Derrell Peel: Beef Demand and Macroeconomics

Beef demand remains critical to prices
Beef demand remains critical to prices

The U.S. economy was wracked like never before in the first half of the year.  The Bureau of Economic Analysis (BEA) released preliminary estimates showing that U.S. Gross Domestic Product (GDP) declined by an unprecedented 32.9 percent year-over-year in the second quarter of 2020.  This follows a five percent first quarter decrease compared to last year. This highlights questions about the impact of the pandemic on beef demand in the first half of the year and, more importantly, beef demand for the remainder of the year.
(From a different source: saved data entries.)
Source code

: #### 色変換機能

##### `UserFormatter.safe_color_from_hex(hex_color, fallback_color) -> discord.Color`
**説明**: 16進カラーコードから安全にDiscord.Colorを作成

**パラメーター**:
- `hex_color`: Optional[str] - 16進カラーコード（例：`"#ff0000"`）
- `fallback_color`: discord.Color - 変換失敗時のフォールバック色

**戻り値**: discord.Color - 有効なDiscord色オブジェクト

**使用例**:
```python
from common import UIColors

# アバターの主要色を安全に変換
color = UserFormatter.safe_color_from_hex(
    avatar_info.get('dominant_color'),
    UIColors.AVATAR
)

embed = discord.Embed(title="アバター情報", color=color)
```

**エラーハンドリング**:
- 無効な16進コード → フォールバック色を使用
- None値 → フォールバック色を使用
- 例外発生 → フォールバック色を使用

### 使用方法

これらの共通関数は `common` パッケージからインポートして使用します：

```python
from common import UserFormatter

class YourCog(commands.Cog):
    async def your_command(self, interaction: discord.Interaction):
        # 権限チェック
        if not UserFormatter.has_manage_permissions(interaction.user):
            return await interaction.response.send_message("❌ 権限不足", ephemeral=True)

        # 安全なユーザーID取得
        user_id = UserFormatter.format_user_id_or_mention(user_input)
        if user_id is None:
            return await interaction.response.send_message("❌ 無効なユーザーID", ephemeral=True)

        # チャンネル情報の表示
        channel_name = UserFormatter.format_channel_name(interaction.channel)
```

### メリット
The first half of 2020 was a confusing mix of beef demand and supply dynamics, complicated by dramatic disruption of beef supply chains.  Overall beef demand was difficult to judge accurately as surging retail grocery demand was offset by sharply diminished food service demand and all obscured by temporary supply shortages that reduced overall beef availability. 

Record overall wholesale and retail beef prices masked a variety of impacts in various beef product markets related to the type of demand for the product and the ability to shift product from food service to retail grocery supply chains.

Beef supply conditions have stabilized, albeit at higher levels of production year over year in the second half of 2020.  Beef demand will be critical in determining overall beef prices and, subsequently, cattle prices going forward.  Beef demand, as for any product, is generally a function of consumers’ willingness and ability to purchase specific quantities of the product at various prices of the product. 

Willingness to purchase beef consists of a couple of components.  Underlying consumer preferences determine overall demand for beef. Tastes and preferences tend to be relatively stable, evolving over longer periods and generally appear strong, i.e. beef is popular.  In the short run, willingness to purchase beef will depend on the relative prices of other products, particularly substitute products that may be consumed in place of a particular product. 

For specific beef products, this is a complicated consideration, including other proteins such as pork and poultry, as well as the multitude of other beef products that may be chosen by consumers.  In periods of low income, beef consumers may “trade down” from high cost beef products to lower valued products. Food service demand, which remains diminished, will emphasize this impact going forward.

Ability to purchase a product is related to the level of consumers’ discretionary income. Consumers must have income to purchase a product regardless of how much they desire the product.  Generally, macroeconomic conditions including overall GDP levels along with unemployment are indicative of income levels. 

The U.S. economy is in recession and will be for the balance of the year and likely into next year.  Unemployment peaked at 14.7 percent in April before declining to 11.1 percent in June.  Unemployment is expected to decline but will remain elevated in the second half of the year. GDP is projected to be lower for the remainder of the year with annual estimates down in a range of 6.5 to 8.0 percent year over year. 

In the first half of the year, the dramatic drop in GDP and increase in unemployment did not correspond directly to similar beef demand impacts because federal stimulus and unemployment benefits partially offset direct negative economic impacts on consumers.  Macroeconomic conditions as well as the status of economic support will play a key role in overall beef demand going forward.